JZ: As a researcher, how do you currently keep track of your interests and stay up to date in the very fast development of AI?
RN: I don't have a good answer for that. There is a ton of work being published, so I cannot keep up with the literature. I use some tools that I'm pretty sure are not optimal. I use Twitter to see in my circle what they have published, and I rely on people providing me some hints as to what are the interesting articles. Also, I read some recommendations from the scholarly search mechanisms like Google Scholar, Semantic Scholar, but, I'm quite sure that this is not enough in the sense that they are only giving me a small portion of the relevant articles that are coming out every week. And I wish we had much better recommender systems. But I think the short answer is that I simply don't keep up. I miss a ton of good work, for sure.
JZ: Do we actually have enough time to read? If you would know the papers that are relevant to read, the bottom line is still the human capacity to absorb that information.
RN: True. I think I can read in depth at most five papers per week. If it's more than that, I'll just gleam over the papers. And yeah, I have fully understood five papers, more or less per week; not more than that. So we better get some pretty good recommender systems to just select a small amount for us to read.
JZ: What would be your top three feature requests for Zeta Alpha to help you with this?
RN: First, I think a pretty good search mechanism in which I type a very long description, or at least a query summarizing my current work. And then Zeta Alpha will return to me the list of related papers that I have to read. In a sense it’s like, you give more or less the abstract of your dream paper, or at least a long description of what you're working on. And it will give me back a list of papers that I should definitely read to start with. This is one feature I don't think current search mechanisms provide. Mostly you really have to know the query terms. It will be awesome to have a very noisy description of what you want to accomplish, and the system will provide relevant work.

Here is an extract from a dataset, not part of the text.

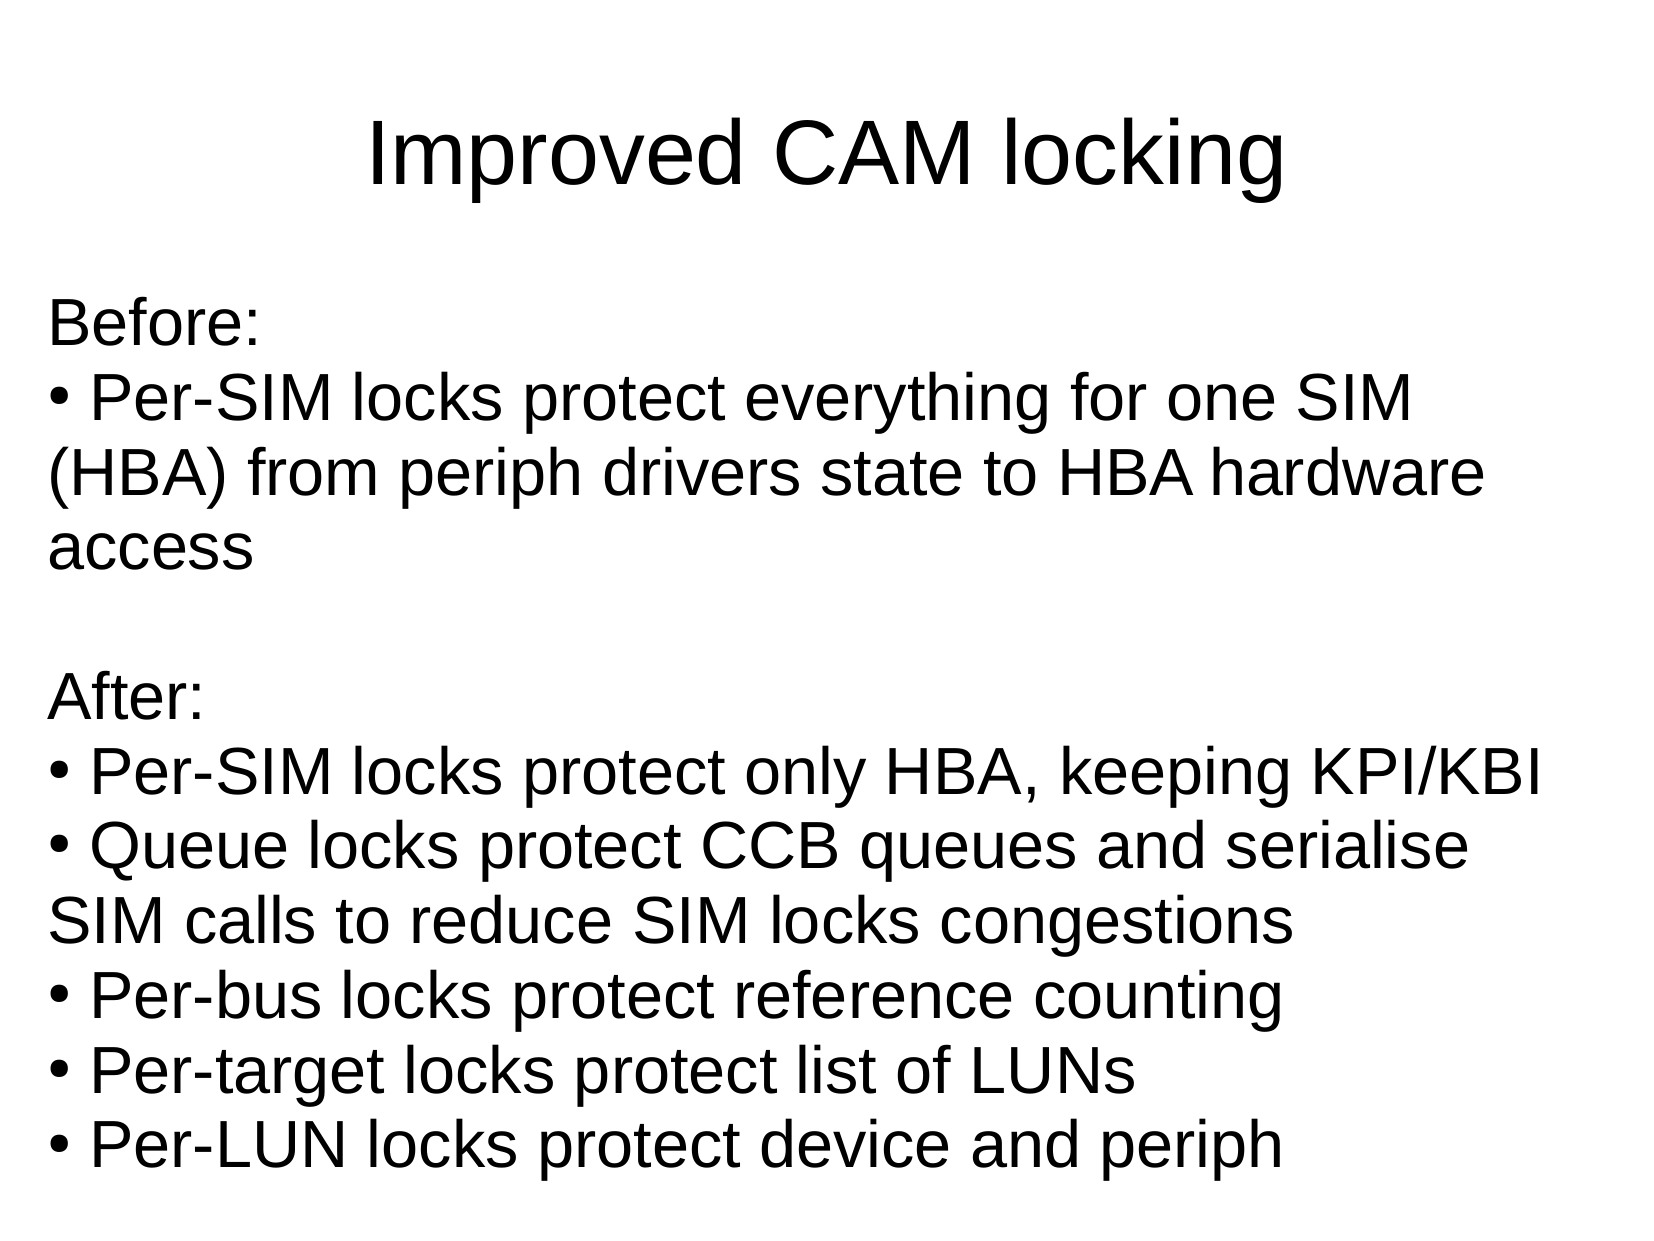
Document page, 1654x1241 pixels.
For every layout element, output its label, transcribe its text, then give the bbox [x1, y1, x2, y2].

Another one, it's a recommender system that is based on your interests, like the papers that you published in the past and the papers that you marked as relevant. And this one good recommender is a super nice feature to have.
A way more ambitious feature is the one that I hinted at already: given this collection of texts that I'm interested in, what are the questions that they don't answer that are still interesting? We have papers about pre-trained language models being published all the time. Wouldn't it be nice to have a feature that says, well, they are all talking about these and these aspects of the work. But currently, there is this knowledge gap. So, I’d like Zeta Alpha to tell us: we still don't know the answer to this question, and that might be a good research direction. This would be super cool to have.
JZ: We will have to call this feature Rodrigo’s Analytics for the Unknown Unknowns. Personally, I think it's good that there is a lot of space for human imagination in finding things that are interesting and relevant, but certainly there are ways that AI can help to make the handwork and research homework more effective here.
Thanks for for the interview, Rodrigo and we look forward to working with you on these things.